#### [GOAL 1]
Rewrite only the listing lines in the stretch from the line containing "phylum: Arthropoda" through the line containing "common name: Virginia opossum", changing "scientific name" to "binomial" and keeping everything else the same. Leave the pictures out.

#### [EXTRACT PROVIDED]
Investigating the Death of the Author in Paul Auster’s City of Glass

a window with spiderweb cracks of glass all over it, obscuring the view outside

Glass image licensed CC0 on pixabay.com

by Isaac Fairbairn

The structural critic describes the characters of a novel as nothing more than “the noise of their name” (Gass, 1970, 49), as any fixed aspect of the narrative structure to which the reader will always return as “music returns to its theme” (49). By emphasizing the instability of the structural character, the poststructural Derridean deconstruction seeks to expose a Trace – language’s innate absence and Nothingness – to demonstrate that the end and origin of all literature belongs not to the author and their characters, but to language. This essay intends to transcribe the medley of characters within City of Glass, who deconstruct themselves and the resulting Trace which is appropriated by Auster as he literally and figuratively reinstates the authorial sovereignty renounced by poststructural criticism.

City of Glass can be read as an inversion of the detective novel since the detective looks only inwards and in this sense, it is also an inversion of the deconstructive process. The author – typically separated from the meaning of their work – becomes inseparable and scattered throughout, whereas language’s Nothingness – the irrationality existing outside of formal reason or language and center of a deconstructive criticism – becomes an outermost creator of exposition and narrative. It should become apparent that the Barthesian murder of the author – as perpetrated by deconstructive criticism – is the central crime of this detective novel and in keeping with its formula, the reader and detective become jointly involved in a self-deconstructing journey which restores the natural order: of writer over language.

 

To demonstrate Auster’s reclamation of authorial superiority, I will detail the roles of Peter Stillman Jr. and Daniel Quinn in the novel’s deconstructive process – as well as Auster’s eventual enactment of sovereignty.  But to begin is an abbreviation of the mass of processes and terms involved in a Derridean deconstruction – by way of Derrida’s clearest articulation of his process[1] – with additional aspects of relevance introduced when appropriate. This process consists of three movements. Firstly, the binary opposites of a discourse – as seen in any Platonic poles such as the rich versus the poor – are identified and revealed to contain an unspoken hierarchy which unwittingly favors the superior term. Then, these opposites are pried apart to demonstrate that each opposite contains its Other, or that every thesis contains its antithesis. Finally, the inferior term is re-inscribed as the origin of its opposition in an act of différance – or the reversal of hierarchy – which reveals the sign to contain a Trace: the innate absence of a sign not accounted for by signification. In a text, the deconstructive reader is attempting to locate the moment which transgresses the text’s own system of values to, in Derrida’s words, uncover a relationship “between what he [the author] commands and what he does not command of the schemata of the language that he uses” (Derrida, 1966, 20) and demonstrate that meaning is controlled not by the author, but by language. Heidegger for instance – whose renouncement of authorial authority is central to Derrida’s approach – “examine[s] not what [the author] says but what is achieved.” (Weatherston, 2002, 50)

#### [MATERIALS PROVIDED]
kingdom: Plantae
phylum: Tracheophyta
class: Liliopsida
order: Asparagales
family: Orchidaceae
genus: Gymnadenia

--

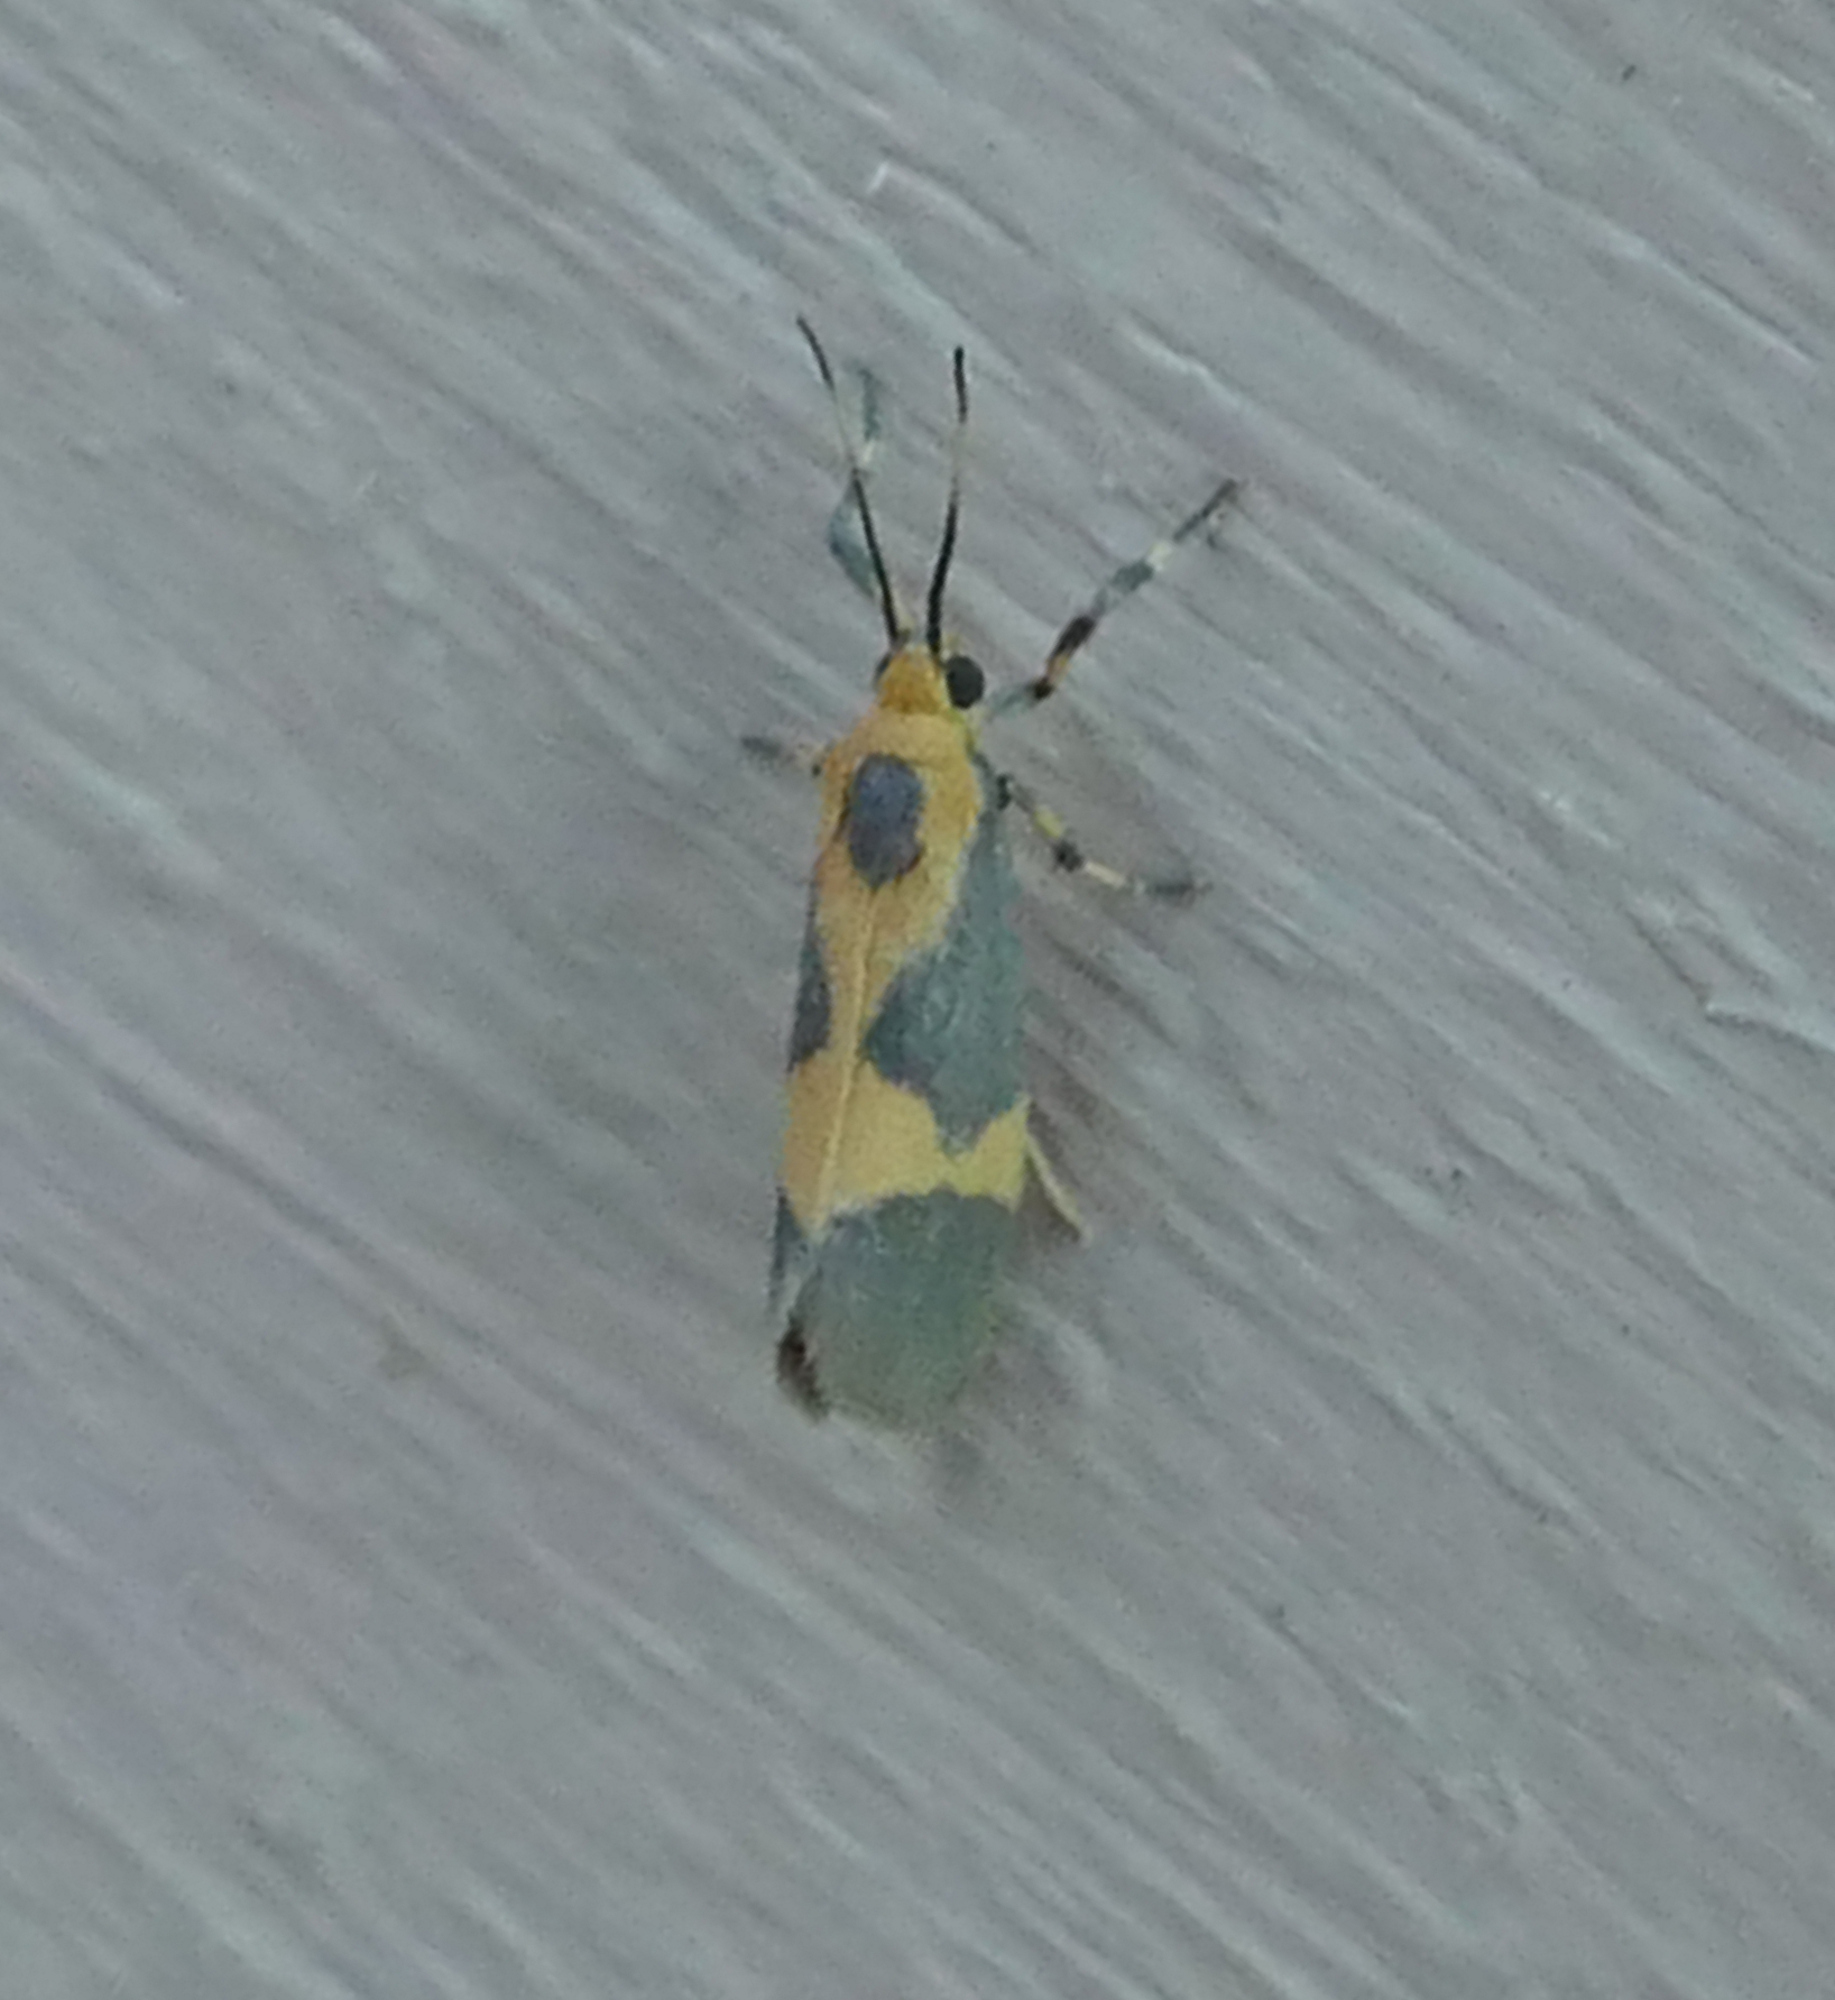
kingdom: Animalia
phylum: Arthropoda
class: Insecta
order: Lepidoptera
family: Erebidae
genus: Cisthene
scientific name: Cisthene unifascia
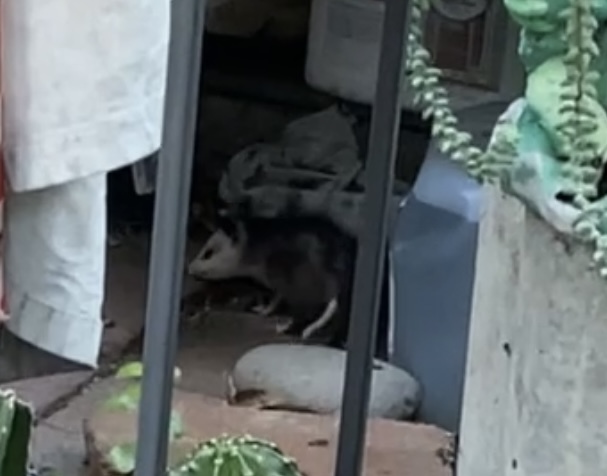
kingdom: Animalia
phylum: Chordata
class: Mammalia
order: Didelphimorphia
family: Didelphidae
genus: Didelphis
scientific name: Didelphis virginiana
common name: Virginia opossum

#### [GOAL 2]
Transcribe the stretch of the essay on City of Glass from "City of Glass can" through "writer over language." without changing anything.

#### [REPLY 1]
phylum: Arthropoda
class: Insecta
order: Lepidoptera
family: Erebidae
genus: Cisthene
binomial: Cisthene unifascia
kingdom: Animalia
phylum: Chordata
class: Mammalia
order: Didelphimorphia
family: Didelphidae
genus: Didelphis
binomial: Didelphis virginiana
common name: Virginia opossum

#### [REPLY 2]
City of Glass can be read as an inversion of the detective novel since the detective looks only inwards and in this sense, it is also an inversion of the deconstructive process. The author – typically separated from the meaning of their work – becomes inseparable and scattered throughout, whereas language’s Nothingness – the irrationality existing outside of formal reason or language and center of a deconstructive criticism – becomes an outermost creator of exposition and narrative. It should become apparent that the Barthesian murder of the author – as perpetrated by deconstructive criticism – is the central crime of this detective novel and in keeping with its formula, the reader and detective become jointly involved in a self-deconstructing journey which restores the natural order: of writer over language.